[ G.R. No. 9603, August 07, 1914 ]
THE UNITED STATES, PLAINTIFF AND APPELLEE, VS. RAFAEL MELAD, DEFENDANT AND APPELLANT.
D E C I S I O N
It is the undisputed evidence that on the 19th of April, 1913, the accused was an employee of Fernando Molina Martell and that, on said date, he was dispatched by his employer to Tuguegarao to get P130 from the manager of the Tabacalera Company at that place; that the money was delivered to the accused by the Tabacalera Company to be handed to Fernando Molina Martell; that the accused never delivered the money to Martell.
The witness Julian Domingo testified in behalf of the prosecution that the defendant stated to him on the 27th of April, "I brought money, but I lost it in the game," and "I have to wait until the head of Senor Molina gets cold."
Feliciano Villaflor, a Constabulary soldier, a witness in behalf of the prosecution, testified that on April 20,1913, he saw the defendant in the cockpit of Tuguegarao and that the defendant bet and lost P30 on cockfights.
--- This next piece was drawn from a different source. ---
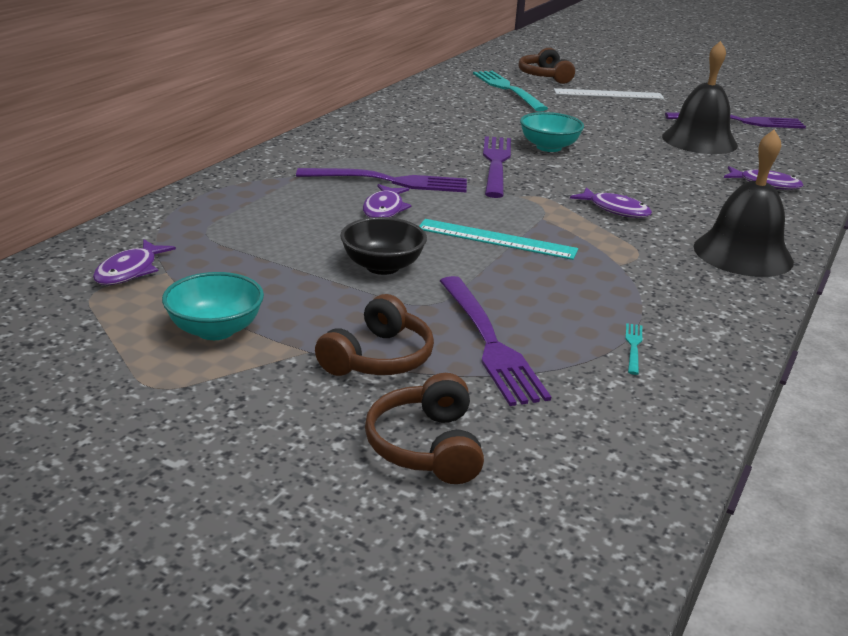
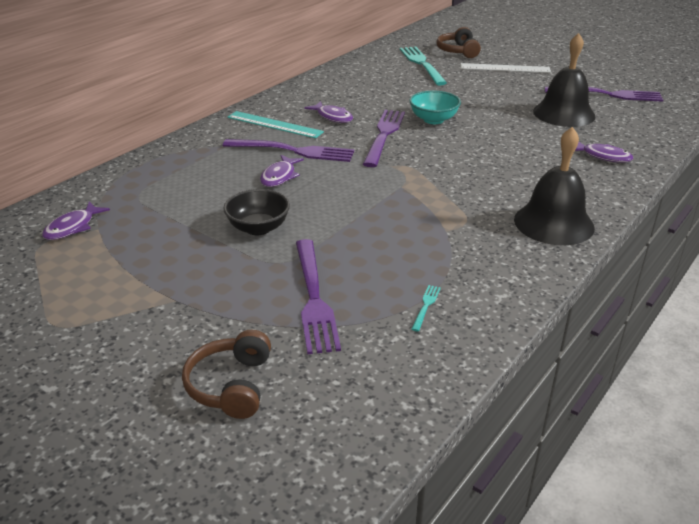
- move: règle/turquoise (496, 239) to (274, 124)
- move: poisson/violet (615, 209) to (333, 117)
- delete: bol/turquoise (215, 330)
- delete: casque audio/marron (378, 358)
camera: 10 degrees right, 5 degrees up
The accused admitted that he had received the money with the obligation to deliver it to Martell and that he did riot deliver it, giving as his reason therefor that on April 19 he tied the money, which was all in silver, in a bag and fastened it behind him on the saddle of his horse. From thence it was lost on the journey. He denied that he lost the money in gambling but claimed that it disappeared together with a bundle of his clothing while he was riding his horse as aforesaid.
Appellant's counsel states in his brief:
"The whole case hinges upon the question whether the story told by the witness who says he saw the accused in the cockpit on April 20, and of the witness who says the accused stated he lost the money 'in the game,' shall be believed, or whether the story of the defendant is accepted."
The trial court, in its decision upon which the judgment of conviction is based, states that the defendant's "explanation of the loss of the money is not credible and that his acts in connection with the loss of same as alleged by him were inconsistent with the theory of innocence." The trial court had all of the witnesses before it and was, therefore, in some ways, in a better position to judge the relative value of their declarations than are we, who see merely the typewritten questions and answers. There is nothing in the record which would intimate, much less demonstrate, that the court failed to take into consideration some material fact or circumstance, or did not weigh accurately the evidence presented, or failed to perform some duty to the accused laid upon him by the law.
While we are of the opinion that the judgment of conviction is well founded, it is our judgment that the court erred in imposing the maximum penalty. Abuse of confidence, which the learned trial court used as an aggravating circumstance in order to impose the maximum penalty, is one of the essential elements of the crime charged and, therefore, cannot be used as an aggravating circumstance. The medium degree of the penalty should have been imposed.
The judgment of conviction is affirmed, it being understood that the criminal penalty imposed is four months and one day of arresto mayor. As so modified, the judgment is affirmed, with costs against the appellant.
Arellano, C. J., Torres, Johnson, Carson, and Araullo, JJ., concur.